As of today, October NY world sugar #11 (SBV26) is down 0.15 (-1.00%), while August London ICE white sugar #5 (SWQ26) is down 0.10 (-0.02%). This decline follows a recent surge, with London sugar reaching a 9.75-month high and NY sugar hitting a 7-week high. The decrease is attributed to falling crude oil prices, with WTI crude (CLQ26) dropping to a 4.25-month low, potentially increasing sugar production as millers shift from ethanol production.

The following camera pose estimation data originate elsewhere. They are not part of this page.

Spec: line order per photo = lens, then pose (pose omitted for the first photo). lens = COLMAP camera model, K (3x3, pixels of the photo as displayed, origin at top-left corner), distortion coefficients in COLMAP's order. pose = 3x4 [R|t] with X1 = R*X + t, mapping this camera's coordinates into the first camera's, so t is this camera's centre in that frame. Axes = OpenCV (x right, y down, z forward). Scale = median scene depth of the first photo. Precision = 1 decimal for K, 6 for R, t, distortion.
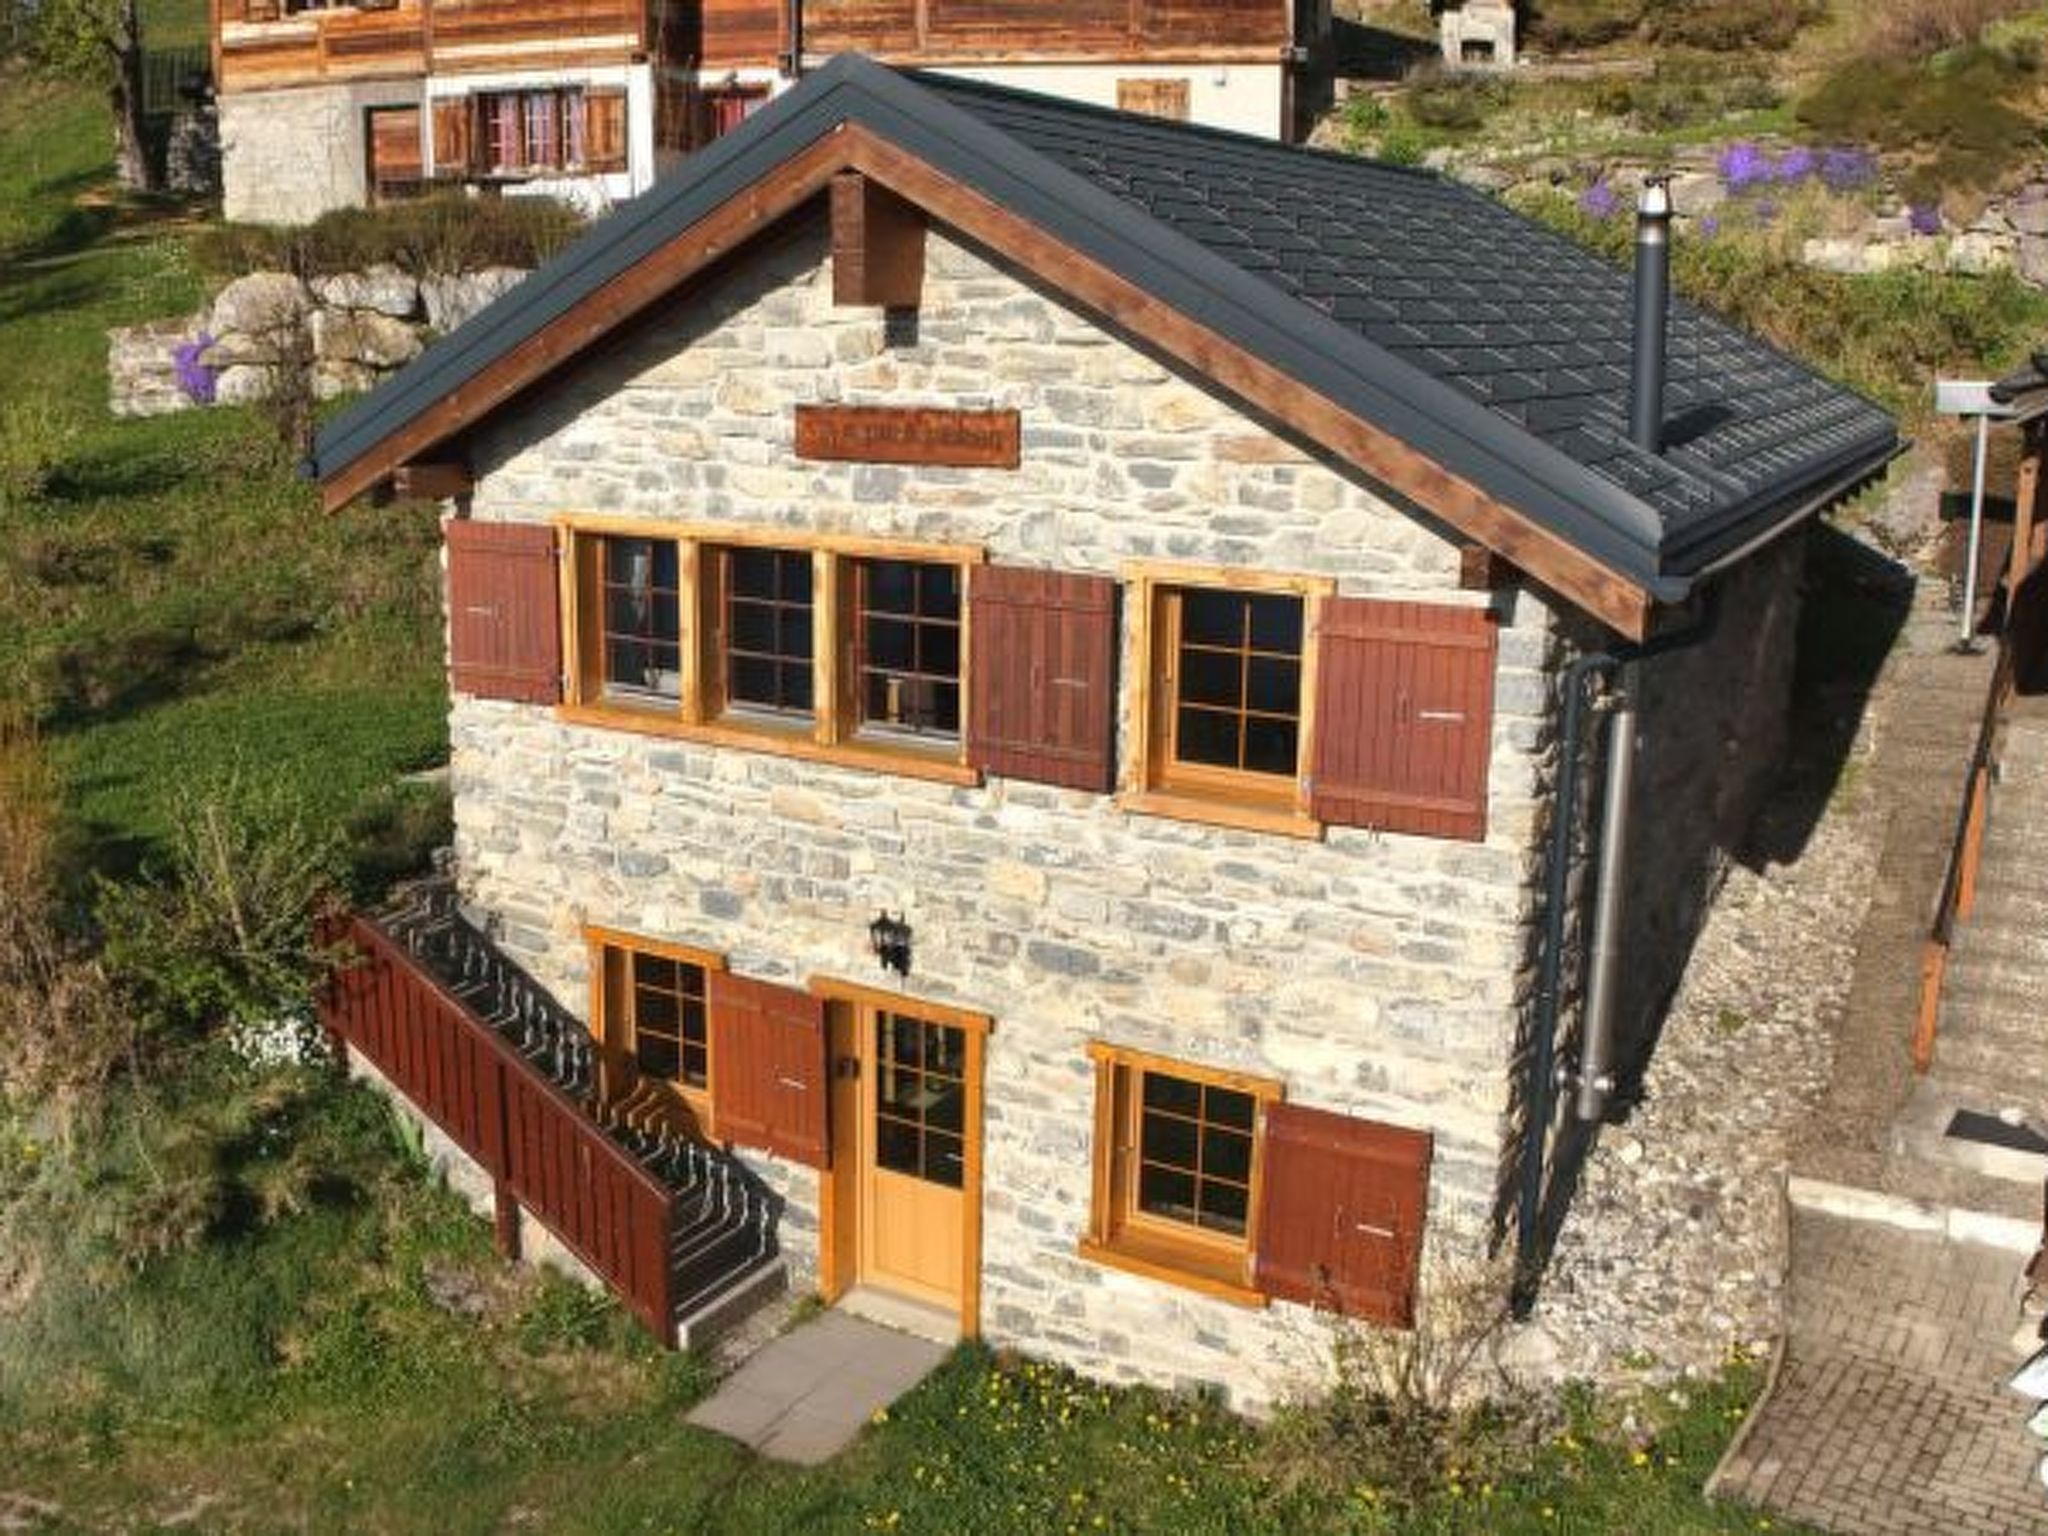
lens RADIAL K [[2073.9, 0, 895.4], [0, 2073.9, 756.8], [0, 0, 1]] dist [-0.047224, 0.000000]
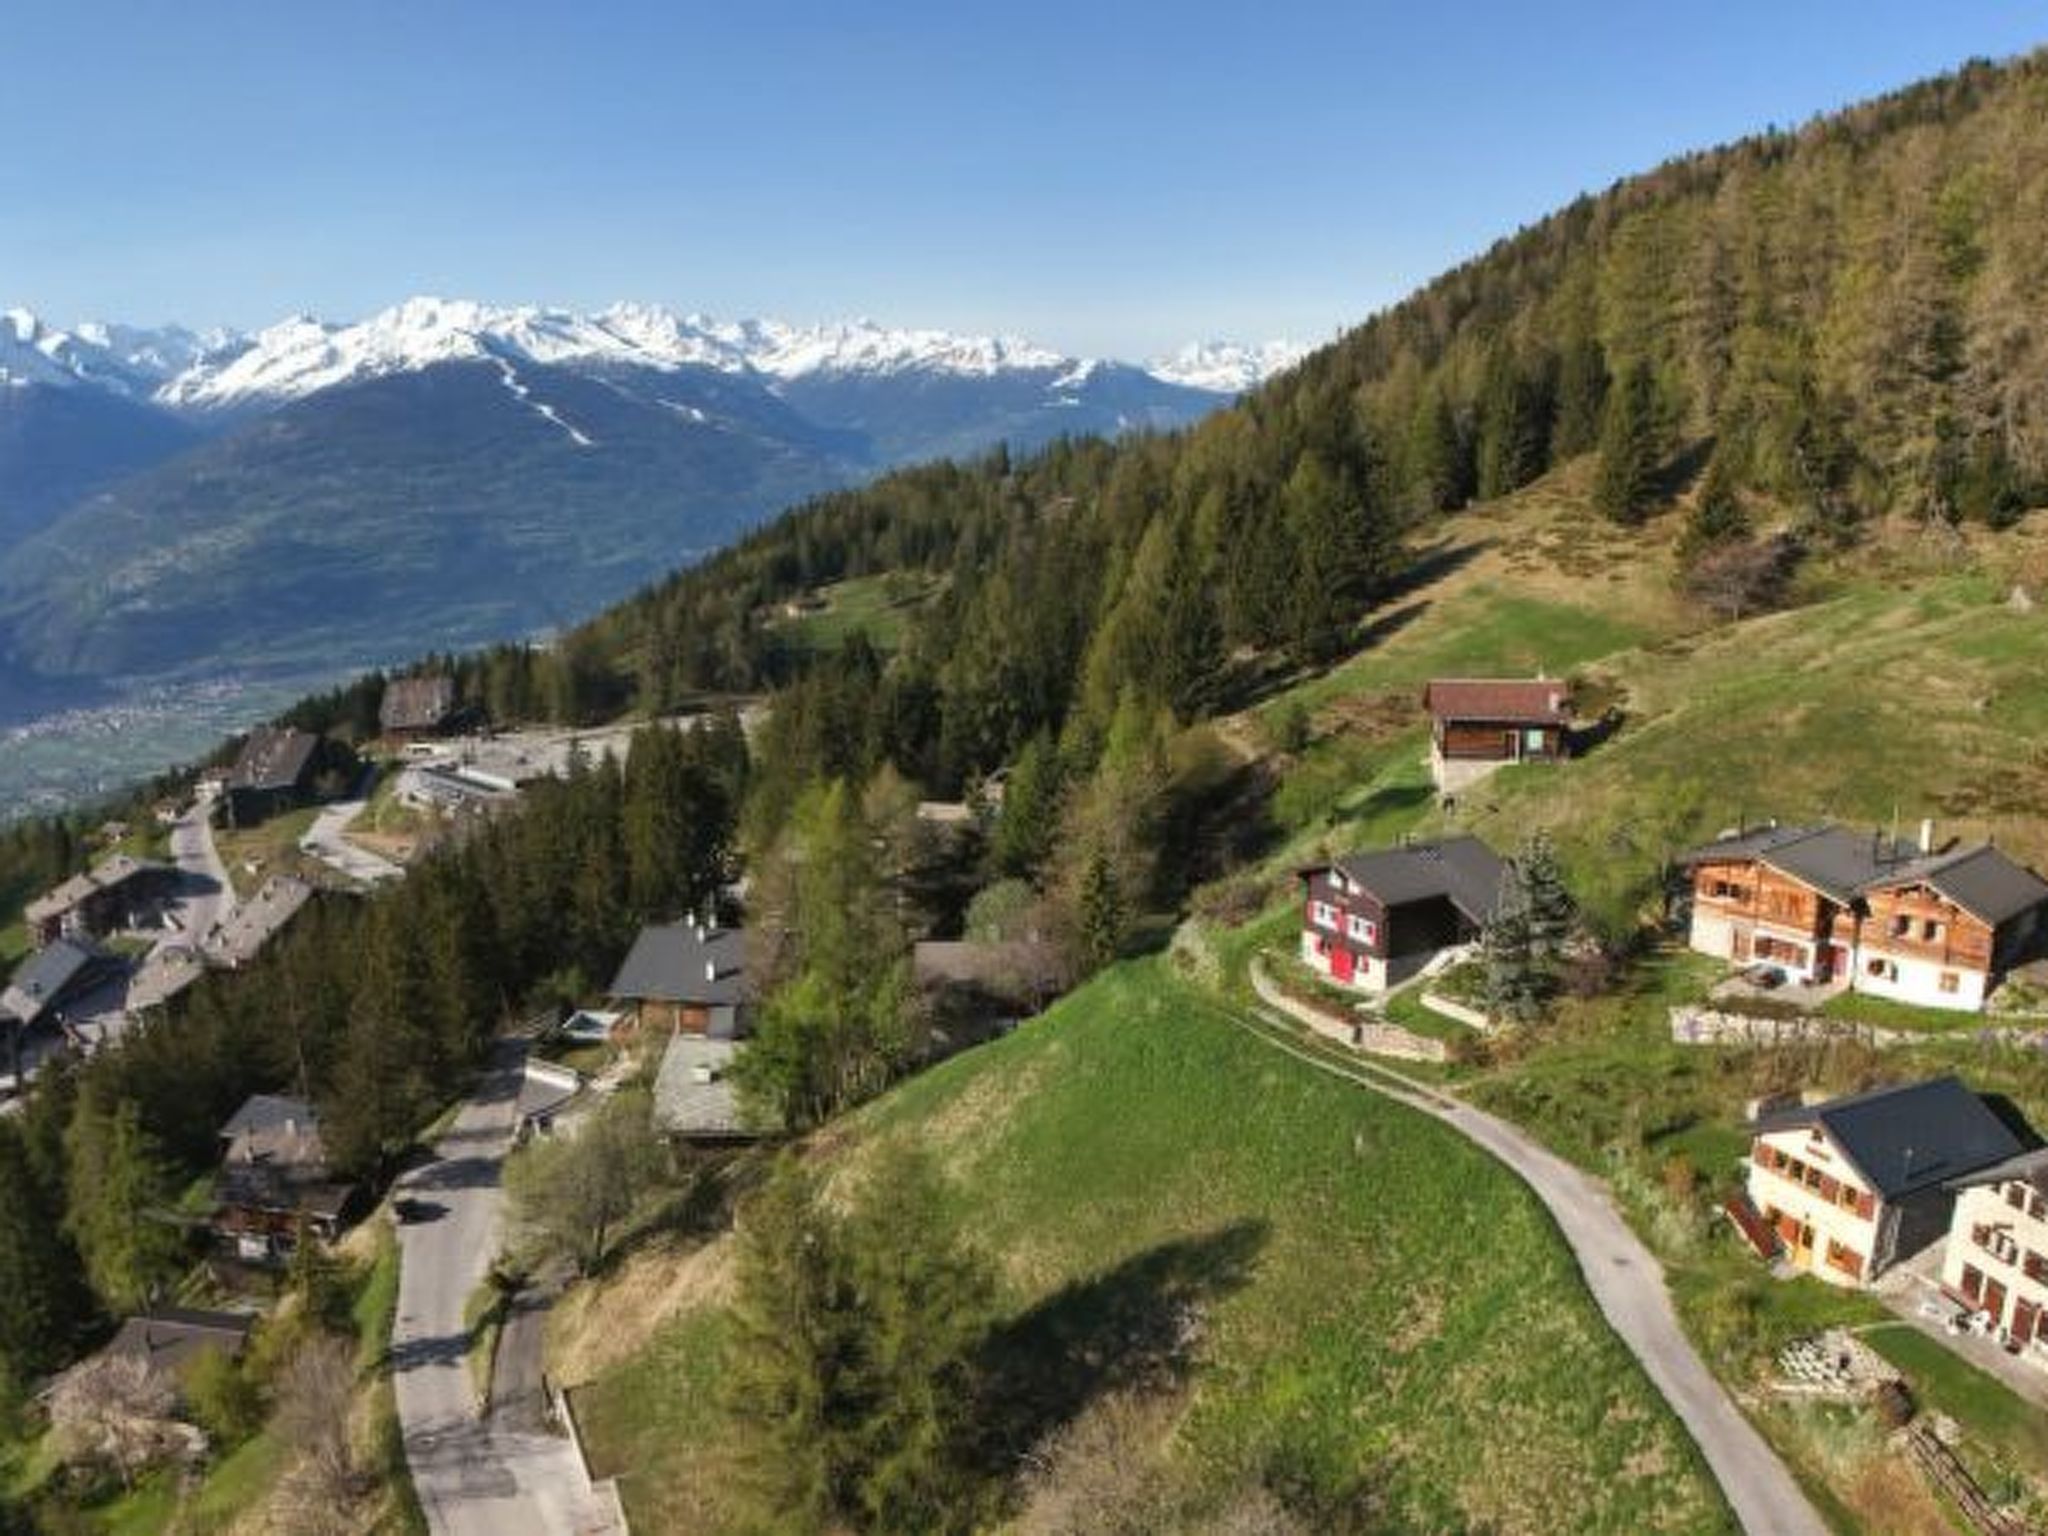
lens RADIAL K [[1742.3, 0, 983.4], [0, 1742.3, 782.6], [0, 0, 1]] dist [-0.156148, -0.022950]
pose [[0.826740, 0.121603, -0.549285, 0.590521], [-0.125414, 0.991627, 0.030768, -1.202696], [0.548427, 0.043451, 0.835069, -5.355670]]
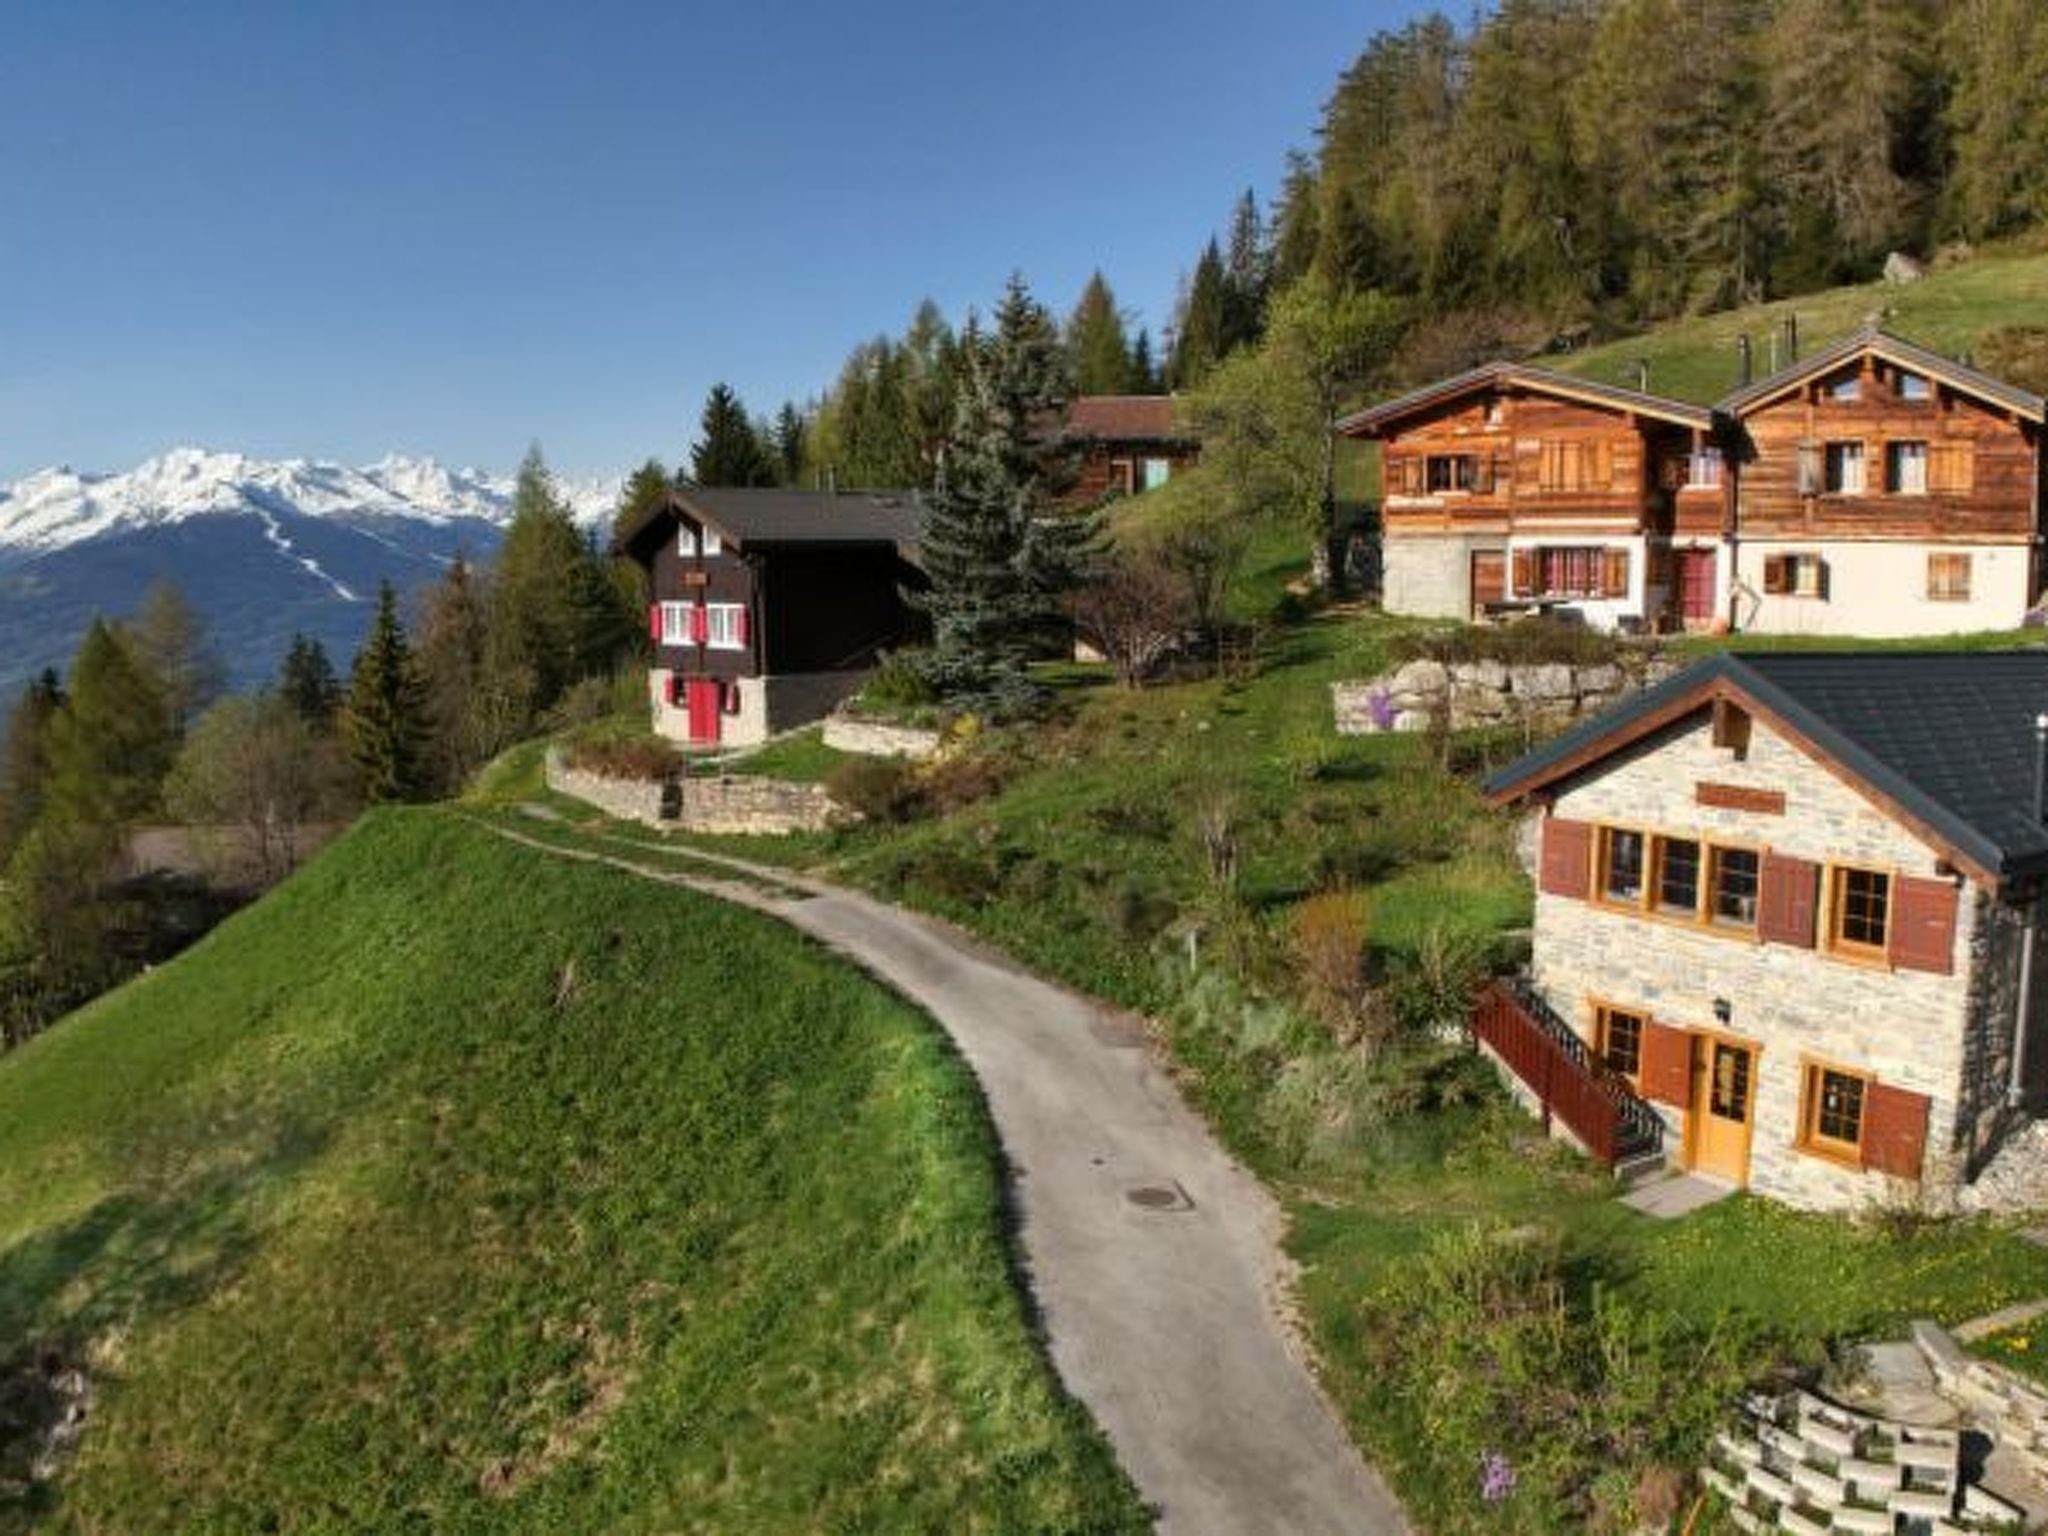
lens RADIAL K [[1742.3, 0, 1063.7], [0, 1742.3, 796.1], [0, 0, 1]] dist [-0.156148, -0.022950]
pose [[0.907023, 0.056733, -0.417243, 0.105185], [-0.095833, 0.992691, -0.073350, 0.059576], [0.410032, 0.106516, 0.905830, -1.026559]]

Key factors influencing sugar prices include concerns over weak monsoon rains in India, which are currently 38% below normal and may yield the weakest monsoon in 11 years, projected to impact the second-largest sugarcane harvest globally. Additionally, Brazil’s sugar production for 2026/27 is projected to decline by 2.0% year-over-year, with 6.838 million metric tons reported, driven by increased ethanol production as millers utilize more cane for ethanol than sugar.
The emergence of a “Super El Niño,” with a 67% probability predicted by NOAA, raises further concerns about potential disruptions in rainfall across major sugar-producing countries such as Brazil, India, and Thailand. This climate pattern threatens to reduce global sugar production, with forecasts suggesting a potential deficit of 262,000 metric tons for the 2026/27 season.